%%

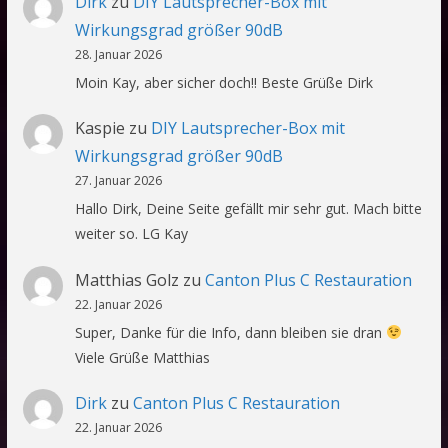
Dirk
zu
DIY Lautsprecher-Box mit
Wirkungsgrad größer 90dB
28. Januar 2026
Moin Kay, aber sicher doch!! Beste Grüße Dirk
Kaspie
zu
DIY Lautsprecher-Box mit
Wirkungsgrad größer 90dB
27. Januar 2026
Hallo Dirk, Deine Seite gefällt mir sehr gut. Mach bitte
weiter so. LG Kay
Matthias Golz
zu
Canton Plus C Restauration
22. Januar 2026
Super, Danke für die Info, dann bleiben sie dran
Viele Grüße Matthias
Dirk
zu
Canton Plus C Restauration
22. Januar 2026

%%

_Task prompt:_
The response must consist solely of the lines from the one with "Moin Kay, aber sicher doch!! Beste Grüße Dirk" through the end of the listing above, copied exactly; please include the first and the last.

_Task output:_
Moin Kay, aber sicher doch!! Beste Grüße Dirk
Kaspie
zu
DIY Lautsprecher-Box mit
Wirkungsgrad größer 90dB
27. Januar 2026
Hallo Dirk, Deine Seite gefällt mir sehr gut. Mach bitte
weiter so. LG Kay
Matthias Golz
zu
Canton Plus C Restauration
22. Januar 2026
Super, Danke für die Info, dann bleiben sie dran
Viele Grüße Matthias
Dirk
zu
Canton Plus C Restauration
22. Januar 2026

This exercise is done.